Challenges in Balancing Quality and Productivity
Rapid technological advancements require:
the quick integration of new technologies for competitive advantage
the optimization of processes for economy, efficiency, productivity, and quality
Without focusing on all dimensions, companies face higher costs and reduced productivity
Quality Costs
Financial controls in business management often overlook quality costs.

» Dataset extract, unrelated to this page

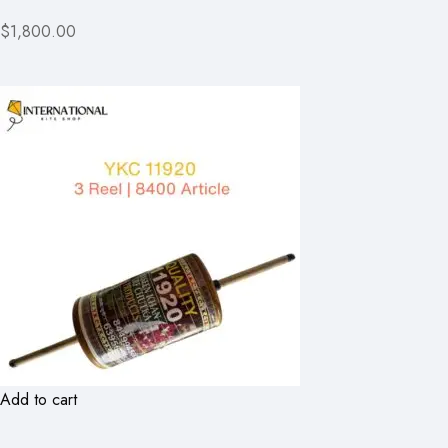
$1,800.00
Add to cart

Why do quality costs matter?
Products are becoming more complex because of technological advances
There is more awareness of life-cycle costs (maintenance, spare parts, failures)
Quality engineers can communicate better with management using cost metrics
Categories of quality cost:
Prevention costs: costs associated with avoiding defects
New products review
Product or process design
Process control
Burn-in
Training
Quality data acquisition
Appraisal costs
Inspection or testing of incoming materials
Product inspections throughout production
Calibration and maintenance of testing equipment
Internal failure costs
Scrap
Rework
Retesting
Downtime
Yield Losses
External failure costs
Complaint adjustments
Returned products
Warranty changes
Liability costs
Indirect costs
Quality costs can range from 4% to 40% of sales depending on the
industry.
Prevention and appraisal investments reduce internal/external failure
costs.
Pareto analysis can be used to identify key areas for quality improvement.